** Extracted material **
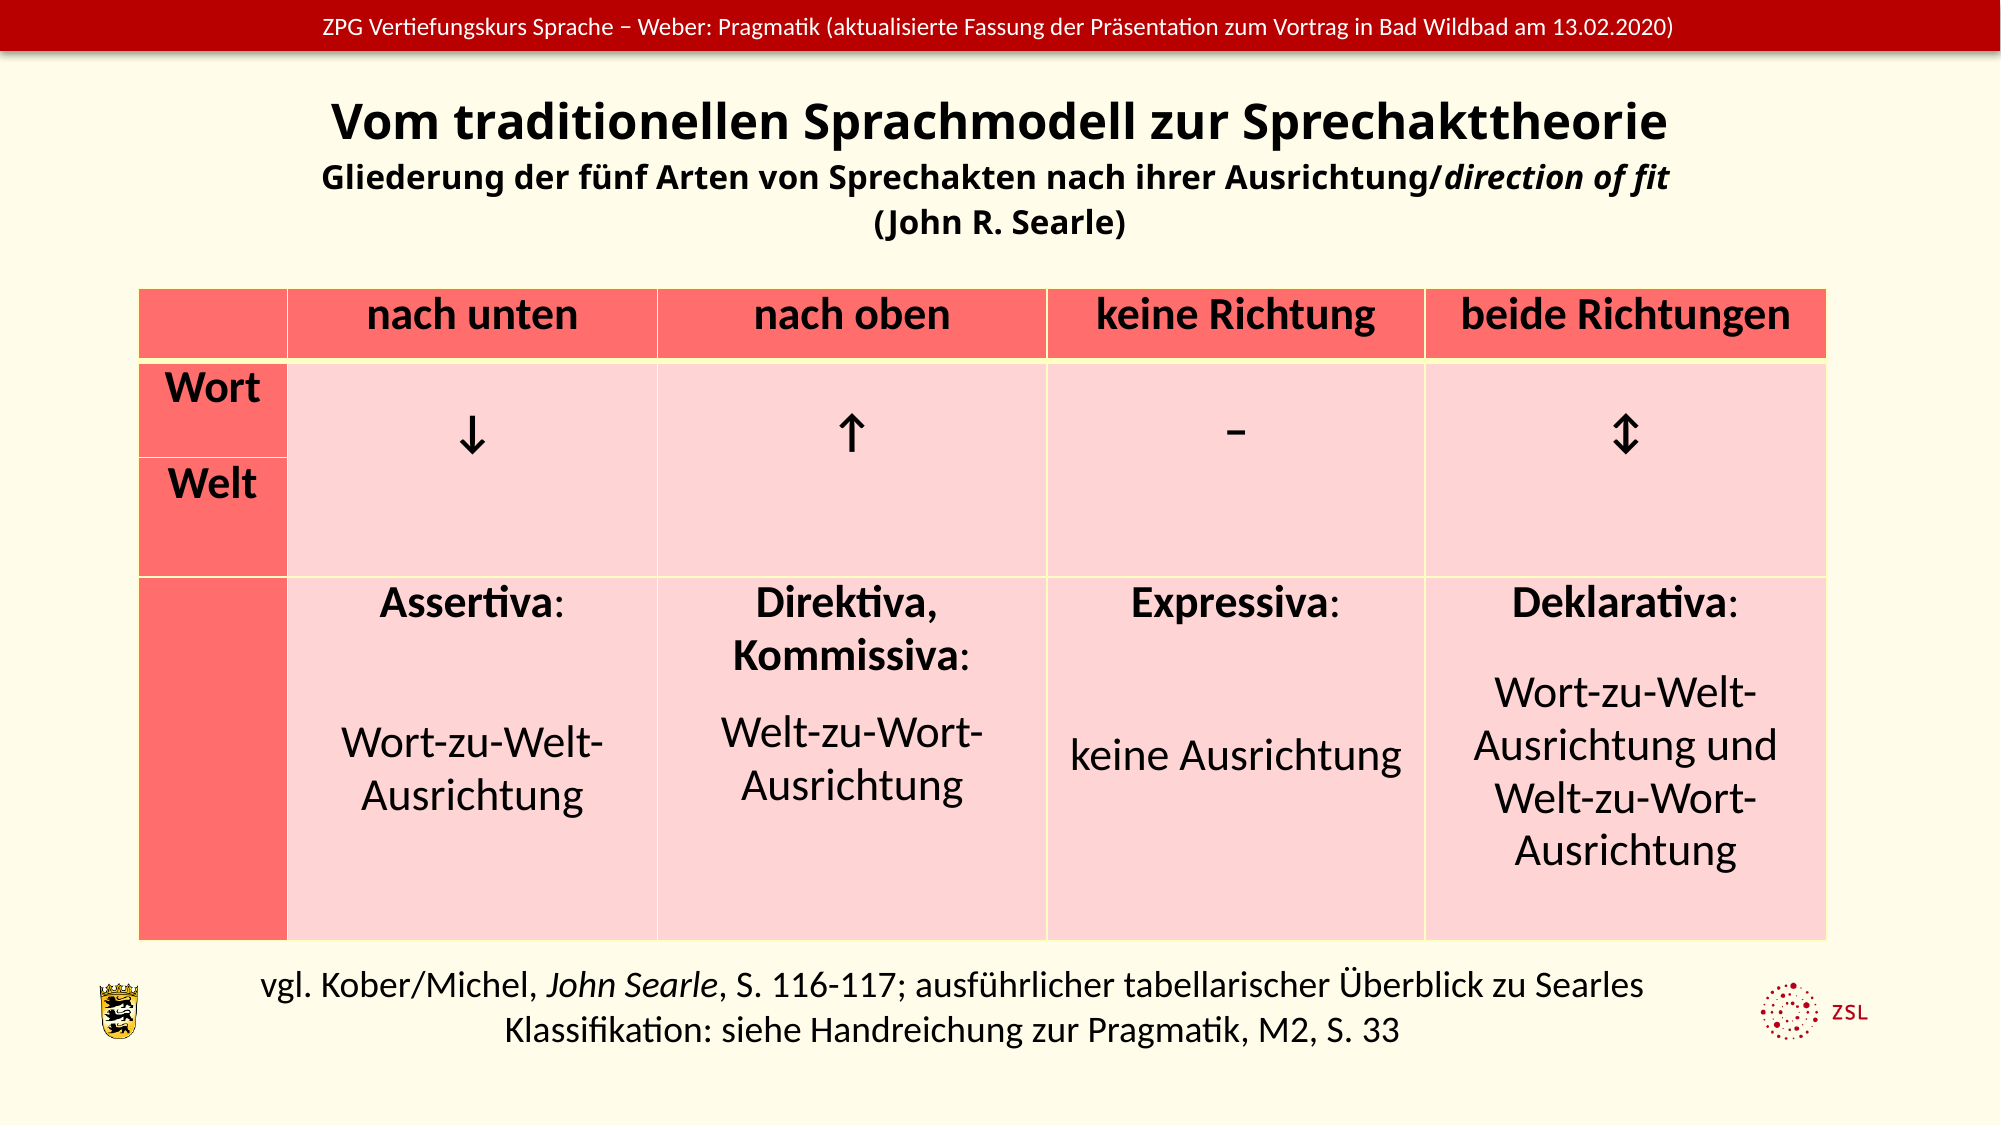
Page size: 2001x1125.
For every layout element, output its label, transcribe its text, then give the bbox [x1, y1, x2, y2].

table_cell ↑ [658, 364, 1046, 576]
table_cell Assertiva: Wort-zu-Welt-Ausrichtung [288, 578, 657, 940]
table_header [139, 289, 287, 358]
table_cell Expressiva: keine Ausrichtung [1048, 578, 1424, 940]
table_cell [139, 578, 287, 940]
picture [1746, 968, 1882, 1054]
picture [98, 981, 140, 1041]
table_cell ↕ [1426, 364, 1826, 576]
table_cell Deklarativa: Wort-zu-Welt-Ausrichtung und Welt-zu-Wort-Ausrichtung [1426, 578, 1826, 940]
table_cell Wort [139, 364, 287, 457]
table_cell − [1048, 364, 1424, 576]
table_header beide Richtungen [1426, 289, 1826, 358]
table_cell Direktiva, Kommissiva: Welt-zu-Wort-Ausrichtung [658, 578, 1046, 940]
table_header keine Richtung [1048, 289, 1424, 358]
table_header nach unten [288, 289, 657, 358]
table_header nach oben [658, 289, 1046, 358]
table_cell Welt [139, 458, 287, 576]
table_cell ↓ [288, 364, 657, 576]
title Vom traditionellen Sprachmodell zur Sprechakttheorie Gliederung der fünf Arten von Sprechakten nach ihrer Ausrichtung/direction of fit (John R. Searle) [99, 78, 1900, 254]
text_box vgl. Kober/Michel, John Searle, S. 116-117; ausführlicher tabellarischer Überblick zu Searles Klassifikation: siehe Handreichung zur Pragmatik, M2, S. 33 [173, 952, 1733, 1058]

** Request **
Repeat the records above verbatim, with no pictures in the result.

** Exercise output **
Page size: 2001x1125.
For every layout element, output its label, transcribe its text, then give the bbox [x1, y1, x2, y2].

table_cell ↑ [658, 364, 1046, 576]
table_cell Assertiva: Wort-zu-Welt-Ausrichtung [288, 578, 657, 940]
table_header [139, 289, 287, 358]
table_cell Expressiva: keine Ausrichtung [1048, 578, 1424, 940]
table_cell [139, 578, 287, 940]
picture [1746, 968, 1882, 1054]
picture [98, 981, 140, 1041]
table_cell ↕ [1426, 364, 1826, 576]
table_cell Deklarativa: Wort-zu-Welt-Ausrichtung und Welt-zu-Wort-Ausrichtung [1426, 578, 1826, 940]
table_cell Wort [139, 364, 287, 457]
table_cell − [1048, 364, 1424, 576]
table_header beide Richtungen [1426, 289, 1826, 358]
table_cell Direktiva, Kommissiva: Welt-zu-Wort-Ausrichtung [658, 578, 1046, 940]
table_header keine Richtung [1048, 289, 1424, 358]
table_header nach unten [288, 289, 657, 358]
table_header nach oben [658, 289, 1046, 358]
table_cell Welt [139, 458, 287, 576]
table_cell ↓ [288, 364, 657, 576]
title Vom traditionellen Sprachmodell zur Sprechakttheorie Gliederung der fünf Arten von Sprechakten nach ihrer Ausrichtung/direction of fit (John R. Searle) [99, 78, 1900, 254]
text_box vgl. Kober/Michel, John Searle, S. 116-117; ausführlicher tabellarischer Überblick zu Searles Klassifikation: siehe Handreichung zur Pragmatik, M2, S. 33 [173, 952, 1733, 1058]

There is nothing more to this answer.